Pour écraser les résistances on arrive à contraindre les pères à violer leurs filles, les fils à violer leurs mères, en neutralisant ainsi l’essence même de l’être humain». Et nombreuses sont en effet celles qui après une expérience de ce genre finissent par chercher la mort. « Ces violences – comme l’a confirmé Mme Solange Nyamulisa, directrice de l’Ong International Action Aid – constituent une véritable stratégie de guerre ». 

‘est un drame qui se passe dans l’indifférence du monde occidental, engagé sur d’autres théâtres de guerre qui sont considérés comme plus importants du point de vue économique, aussi bien des rapports commerciaux que de l’éventuelle reconstruction d’après-guerre. En mars, le Fonds des Nations Unies pour la population (FNUAP), a publié les statistiques sur les violences sexuelles commises à Ituri – province au Nord-Est de la République démocratique du Congo – en 2013 : l’enquête a révélé que 2447 cas ont été enregistrés. Et si par « enregistrés » on entend dénoncés par les victimes à une association humanitaire pour demander de l’aide, cela signifie que le nombre réel pourrait être au moins deux fois aussi important.

La stratégie est doublée de croyances ataviques. Chaque jour, ces abus font des victimes : de toutes petites filles, parce que le fait de violer une vierge «rend immortel» ; des femmes enceintes, éventrées ou enterrées vivantes « pour rendre la terre plus fertile » ; des femmes âgées, parfois de plus de quatre-vingts ans, car selon les croyances tribales le fait de forcer une femme âgée assure la richesse.

À Bukavu, dans la partie orientale du Congo, il y a l’hôpital Panzi du docteur Denis Mukwege. Panzi était né en tant qu’unité de « maternité », mais avec le temps, c’est devenu le refuge de toutes ces femmes qui, à cause des violences, ont justement dû renoncer à leur maternité. « Je dois me protéger – explique le docteur Denis Mukwege –. J’ai appris à devenir insensible pour pouvoir soigner des patientes qui perdent l’urine et les selles suite aux déchirures provoquées par un viol collectif. Des femmes torturées avec des bâtons, des couteaux, des baïonnettes explosées à l’intérieur de leurs corps et qui restent sans vagin, sans vessie, sans rectum. De jeunes filles à qui je dois dire : mademoiselle, vous n’avez plus d’appareil génital, vous ne deviendrez jamais une femme ».

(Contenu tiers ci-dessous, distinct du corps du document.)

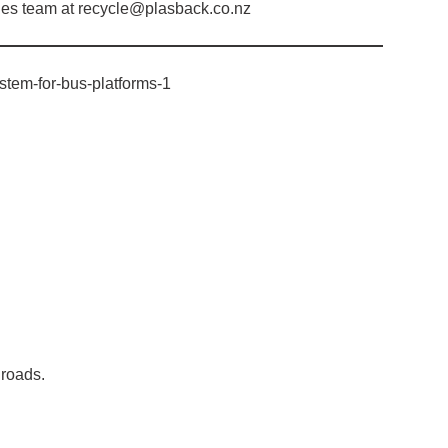
ales team at recycle@plasback.co.nz
ystem-for-bus-platforms-1
.
 roads.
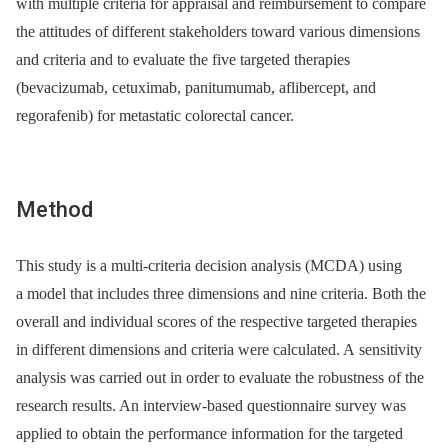
with multiple criteria for appraisal and reimbursement to compare
the attitudes of different stakeholders toward various dimensions
and criteria and to evaluate the five targeted therapies
(bevacizumab, cetuximab, panitumumab, aflibercept, and
regorafenib) for metastatic colorectal cancer.
Method
This study is a multi-criteria decision analysis (MCDA) using
a model that includes three dimensions and nine criteria. Both the
overall and individual scores of the respective targeted therapies
in different dimensions and criteria were calculated. A sensitivity
analysis was carried out in order to evaluate the robustness of the
research results. An interview-based questionnaire survey was
applied to obtain the performance information for the targeted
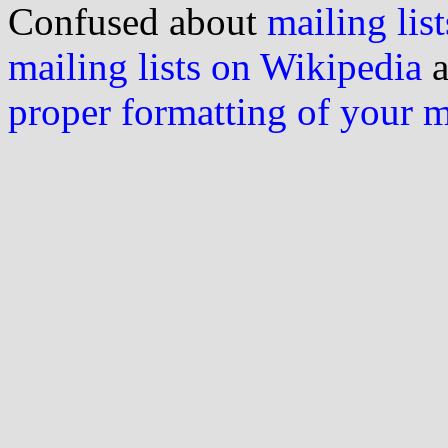
Confused about
mailing list
mailing lists on Wikipedia
a
proper formatting of your 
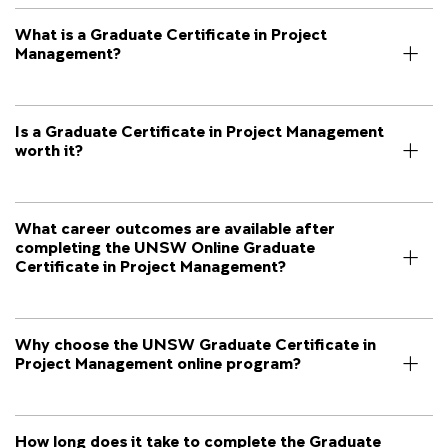
What is a Graduate Certificate in Project
Management?
Is a Graduate Certificate in Project Management
worth it?
What career outcomes are available after
completing the UNSW Online Graduate
Certificate in Project Management?
Why choose the UNSW Graduate Certificate in
Project Management online program?
How long does it take to complete the Graduate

La violence, finalement, n’est pas perçue comme telle. Il existe une sorte d’impunité non seulement juridique (les tribunaux sont peu nombreux, loin des villages où sont perpétrées les violences, mal organisés et parfois complices) mais culturelle. Et le fait de violer devient la « normalité », parfois même transformée en « dépendance », comme l’ont raconté certains miliciens interviewés par Irin, l’agence de presse de l’OCHA, le Bureau des Nations Unies pour la coordination des affaires humanitaires.

«Il existe un seul moyen pour arrêter ce massacre – conclut Mme Diku – : en parler ». Ne pas laisser que l’oubli recouvre comme un manteau funéraire les milliers de victimes innocentes. Ne pas permettre que le symbole même de toute une culture, le fait d’être mère, soit effacé. Et contraindre les gouvernements à agir, en mettant fin à une honte de l’humanité tout entière.